-- Brief --
Please copy, word for word, the lines of data below, starting at the line that contains "[ ] MTL? f1: 81.40267556955776" and ending after the line that contains "max entity length".
[[ Records, beginning ]]
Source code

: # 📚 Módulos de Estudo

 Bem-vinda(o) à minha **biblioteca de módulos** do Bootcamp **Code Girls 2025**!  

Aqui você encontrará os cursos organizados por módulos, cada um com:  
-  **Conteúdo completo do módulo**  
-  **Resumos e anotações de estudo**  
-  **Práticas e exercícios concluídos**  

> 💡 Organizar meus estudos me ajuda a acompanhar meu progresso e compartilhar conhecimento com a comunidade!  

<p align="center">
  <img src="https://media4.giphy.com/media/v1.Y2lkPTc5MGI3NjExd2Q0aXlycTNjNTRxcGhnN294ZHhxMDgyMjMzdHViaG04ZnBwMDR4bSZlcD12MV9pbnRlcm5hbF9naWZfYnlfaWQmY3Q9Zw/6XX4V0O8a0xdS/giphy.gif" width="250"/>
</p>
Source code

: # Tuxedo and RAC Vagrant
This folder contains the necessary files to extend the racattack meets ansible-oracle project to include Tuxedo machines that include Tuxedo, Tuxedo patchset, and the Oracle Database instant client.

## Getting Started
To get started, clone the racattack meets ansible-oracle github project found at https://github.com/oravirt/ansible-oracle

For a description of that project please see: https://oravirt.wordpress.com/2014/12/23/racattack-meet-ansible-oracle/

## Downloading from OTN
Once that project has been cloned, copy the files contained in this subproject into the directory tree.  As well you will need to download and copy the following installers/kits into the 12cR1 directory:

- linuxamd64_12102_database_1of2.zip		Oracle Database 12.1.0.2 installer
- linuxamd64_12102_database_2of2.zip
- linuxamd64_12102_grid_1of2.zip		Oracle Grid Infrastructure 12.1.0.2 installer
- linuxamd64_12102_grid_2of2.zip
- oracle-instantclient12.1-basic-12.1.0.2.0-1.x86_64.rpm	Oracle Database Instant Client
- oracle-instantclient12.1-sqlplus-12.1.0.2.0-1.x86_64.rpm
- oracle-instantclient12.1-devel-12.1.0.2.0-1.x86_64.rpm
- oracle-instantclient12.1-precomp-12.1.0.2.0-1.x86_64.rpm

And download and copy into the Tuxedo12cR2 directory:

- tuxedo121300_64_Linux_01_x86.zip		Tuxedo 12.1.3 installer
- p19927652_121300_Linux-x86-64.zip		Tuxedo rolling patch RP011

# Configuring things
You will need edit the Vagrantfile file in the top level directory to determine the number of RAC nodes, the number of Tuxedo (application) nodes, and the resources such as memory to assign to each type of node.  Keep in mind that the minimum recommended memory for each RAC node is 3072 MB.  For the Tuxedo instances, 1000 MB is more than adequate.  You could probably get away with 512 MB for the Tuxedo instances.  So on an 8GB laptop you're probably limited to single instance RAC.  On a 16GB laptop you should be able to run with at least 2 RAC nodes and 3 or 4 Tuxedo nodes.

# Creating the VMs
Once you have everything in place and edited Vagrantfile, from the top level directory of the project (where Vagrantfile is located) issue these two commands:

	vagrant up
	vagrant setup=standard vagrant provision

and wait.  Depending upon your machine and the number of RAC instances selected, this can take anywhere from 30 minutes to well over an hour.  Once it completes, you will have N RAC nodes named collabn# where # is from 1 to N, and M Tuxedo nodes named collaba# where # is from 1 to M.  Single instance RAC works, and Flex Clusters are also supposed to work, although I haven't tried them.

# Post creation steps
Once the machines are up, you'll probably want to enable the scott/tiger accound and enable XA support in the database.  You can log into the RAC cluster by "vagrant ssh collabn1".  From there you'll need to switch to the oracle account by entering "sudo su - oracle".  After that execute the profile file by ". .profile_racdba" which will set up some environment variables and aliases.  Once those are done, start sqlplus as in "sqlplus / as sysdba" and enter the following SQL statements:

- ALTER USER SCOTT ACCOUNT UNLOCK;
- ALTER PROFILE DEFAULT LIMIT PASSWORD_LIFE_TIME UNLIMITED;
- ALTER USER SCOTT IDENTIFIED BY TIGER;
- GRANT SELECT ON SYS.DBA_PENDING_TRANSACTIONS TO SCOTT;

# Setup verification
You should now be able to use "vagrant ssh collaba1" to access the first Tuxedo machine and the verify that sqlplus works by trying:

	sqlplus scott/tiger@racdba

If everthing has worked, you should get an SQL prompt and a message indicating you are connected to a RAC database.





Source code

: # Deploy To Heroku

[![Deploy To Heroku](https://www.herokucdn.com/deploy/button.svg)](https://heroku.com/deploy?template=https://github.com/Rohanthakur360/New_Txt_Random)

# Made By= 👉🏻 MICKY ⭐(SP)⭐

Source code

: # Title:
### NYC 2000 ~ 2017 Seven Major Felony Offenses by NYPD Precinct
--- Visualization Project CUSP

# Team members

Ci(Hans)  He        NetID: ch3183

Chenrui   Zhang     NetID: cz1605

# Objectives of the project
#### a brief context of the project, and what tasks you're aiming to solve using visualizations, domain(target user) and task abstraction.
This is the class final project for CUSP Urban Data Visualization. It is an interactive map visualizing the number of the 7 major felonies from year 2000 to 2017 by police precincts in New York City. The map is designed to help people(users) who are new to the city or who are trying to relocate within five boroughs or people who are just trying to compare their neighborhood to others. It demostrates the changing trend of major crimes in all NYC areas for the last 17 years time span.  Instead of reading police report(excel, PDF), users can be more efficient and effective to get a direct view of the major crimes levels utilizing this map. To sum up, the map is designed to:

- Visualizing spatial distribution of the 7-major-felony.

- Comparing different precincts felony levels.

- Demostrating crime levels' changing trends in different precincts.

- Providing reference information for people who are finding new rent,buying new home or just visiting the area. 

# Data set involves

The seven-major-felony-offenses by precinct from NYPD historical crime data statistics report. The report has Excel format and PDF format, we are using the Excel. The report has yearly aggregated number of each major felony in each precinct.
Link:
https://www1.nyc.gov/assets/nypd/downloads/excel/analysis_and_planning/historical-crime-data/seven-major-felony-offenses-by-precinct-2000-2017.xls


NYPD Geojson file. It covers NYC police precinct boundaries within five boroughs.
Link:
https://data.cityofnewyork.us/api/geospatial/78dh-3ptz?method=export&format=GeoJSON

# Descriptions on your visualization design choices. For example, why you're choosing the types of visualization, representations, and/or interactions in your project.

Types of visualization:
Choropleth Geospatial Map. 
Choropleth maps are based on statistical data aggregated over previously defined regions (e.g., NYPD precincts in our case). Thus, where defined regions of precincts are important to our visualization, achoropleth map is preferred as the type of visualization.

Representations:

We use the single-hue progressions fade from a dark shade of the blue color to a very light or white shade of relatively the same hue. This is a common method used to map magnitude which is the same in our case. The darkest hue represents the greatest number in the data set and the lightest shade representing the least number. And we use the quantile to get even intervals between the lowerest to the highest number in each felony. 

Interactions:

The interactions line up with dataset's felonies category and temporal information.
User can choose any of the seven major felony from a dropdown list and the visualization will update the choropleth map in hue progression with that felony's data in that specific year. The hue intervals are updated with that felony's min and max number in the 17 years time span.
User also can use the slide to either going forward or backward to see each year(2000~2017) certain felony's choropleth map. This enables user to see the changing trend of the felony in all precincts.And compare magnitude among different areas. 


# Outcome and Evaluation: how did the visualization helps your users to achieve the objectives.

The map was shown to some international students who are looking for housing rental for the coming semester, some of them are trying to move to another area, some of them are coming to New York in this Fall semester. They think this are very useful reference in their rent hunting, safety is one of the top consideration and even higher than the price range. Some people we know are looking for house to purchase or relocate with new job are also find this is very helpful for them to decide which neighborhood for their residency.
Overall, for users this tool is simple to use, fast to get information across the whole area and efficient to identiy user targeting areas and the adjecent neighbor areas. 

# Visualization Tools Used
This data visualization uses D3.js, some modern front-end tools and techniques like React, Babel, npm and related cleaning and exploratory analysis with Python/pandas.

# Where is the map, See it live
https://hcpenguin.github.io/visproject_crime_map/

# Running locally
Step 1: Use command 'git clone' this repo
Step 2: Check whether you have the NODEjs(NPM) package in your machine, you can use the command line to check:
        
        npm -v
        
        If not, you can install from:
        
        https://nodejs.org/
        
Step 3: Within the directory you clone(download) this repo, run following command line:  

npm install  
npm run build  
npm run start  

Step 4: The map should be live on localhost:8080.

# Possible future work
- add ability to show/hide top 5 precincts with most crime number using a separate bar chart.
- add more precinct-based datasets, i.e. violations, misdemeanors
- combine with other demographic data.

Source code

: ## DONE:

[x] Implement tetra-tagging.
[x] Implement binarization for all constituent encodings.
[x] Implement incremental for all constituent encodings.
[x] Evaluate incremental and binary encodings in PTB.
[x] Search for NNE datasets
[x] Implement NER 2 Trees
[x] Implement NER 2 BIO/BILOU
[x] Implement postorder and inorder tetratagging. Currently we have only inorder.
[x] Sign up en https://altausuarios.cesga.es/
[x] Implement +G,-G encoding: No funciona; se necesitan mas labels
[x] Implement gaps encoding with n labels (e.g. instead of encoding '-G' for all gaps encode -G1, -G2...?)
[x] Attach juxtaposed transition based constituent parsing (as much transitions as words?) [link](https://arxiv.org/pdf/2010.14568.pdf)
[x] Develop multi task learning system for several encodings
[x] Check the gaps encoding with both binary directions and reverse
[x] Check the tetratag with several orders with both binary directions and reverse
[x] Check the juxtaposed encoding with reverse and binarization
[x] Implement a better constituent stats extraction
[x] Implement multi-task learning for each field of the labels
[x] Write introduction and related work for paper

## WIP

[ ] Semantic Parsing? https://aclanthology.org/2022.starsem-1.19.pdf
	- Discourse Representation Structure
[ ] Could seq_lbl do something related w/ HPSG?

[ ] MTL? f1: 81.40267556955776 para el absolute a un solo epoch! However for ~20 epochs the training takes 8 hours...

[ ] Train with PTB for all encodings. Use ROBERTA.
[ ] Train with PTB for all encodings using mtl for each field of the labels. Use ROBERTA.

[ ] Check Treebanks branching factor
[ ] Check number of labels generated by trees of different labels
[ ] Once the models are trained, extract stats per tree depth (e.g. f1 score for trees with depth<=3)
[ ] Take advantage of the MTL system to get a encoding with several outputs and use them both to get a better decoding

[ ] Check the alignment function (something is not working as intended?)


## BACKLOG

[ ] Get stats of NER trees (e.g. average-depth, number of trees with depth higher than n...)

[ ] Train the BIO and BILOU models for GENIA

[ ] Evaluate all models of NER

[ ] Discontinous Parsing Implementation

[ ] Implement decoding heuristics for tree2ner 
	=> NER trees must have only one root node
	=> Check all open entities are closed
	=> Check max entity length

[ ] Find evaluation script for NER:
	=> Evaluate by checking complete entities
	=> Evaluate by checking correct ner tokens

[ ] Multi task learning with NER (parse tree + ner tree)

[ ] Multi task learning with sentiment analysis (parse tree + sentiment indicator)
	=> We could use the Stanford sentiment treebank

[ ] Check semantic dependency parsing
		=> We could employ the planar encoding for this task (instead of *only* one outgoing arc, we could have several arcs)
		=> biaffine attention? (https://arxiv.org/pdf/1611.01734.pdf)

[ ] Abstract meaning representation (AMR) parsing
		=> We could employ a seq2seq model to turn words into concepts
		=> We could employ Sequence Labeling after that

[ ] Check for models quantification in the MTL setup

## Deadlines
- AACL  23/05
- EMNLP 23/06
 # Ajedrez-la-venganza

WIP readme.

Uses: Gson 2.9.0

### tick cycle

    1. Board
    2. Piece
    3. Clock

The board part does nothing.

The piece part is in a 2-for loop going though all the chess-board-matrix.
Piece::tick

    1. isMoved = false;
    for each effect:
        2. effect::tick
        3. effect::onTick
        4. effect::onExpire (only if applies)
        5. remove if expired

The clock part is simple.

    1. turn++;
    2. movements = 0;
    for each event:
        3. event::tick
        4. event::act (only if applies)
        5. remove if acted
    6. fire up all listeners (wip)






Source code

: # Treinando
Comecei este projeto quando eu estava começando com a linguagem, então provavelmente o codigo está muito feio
[[ Records, end ]]
-- Result below --
[ ] MTL? f1: 81.40267556955776 para el absolute a un solo epoch! However for ~20 epochs the training takes 8 hours...

[ ] Train with PTB for all encodings. Use ROBERTA.
[ ] Train with PTB for all encodings using mtl for each field of the labels. Use ROBERTA.

[ ] Check Treebanks branching factor
[ ] Check number of labels generated by trees of different labels
[ ] Once the models are trained, extract stats per tree depth (e.g. f1 score for trees with depth<=3)
[ ] Take advantage of the MTL system to get a encoding with several outputs and use them both to get a better decoding

[ ] Check the alignment function (something is not working as intended?)


## BACKLOG

[ ] Get stats of NER trees (e.g. average-depth, number of trees with depth higher than n...)

[ ] Train the BIO and BILOU models for GENIA

[ ] Evaluate all models of NER

[ ] Discontinous Parsing Implementation

[ ] Implement decoding heuristics for tree2ner 
	=> NER trees must have only one root node
	=> Check all open entities are closed
	=> Check max entity length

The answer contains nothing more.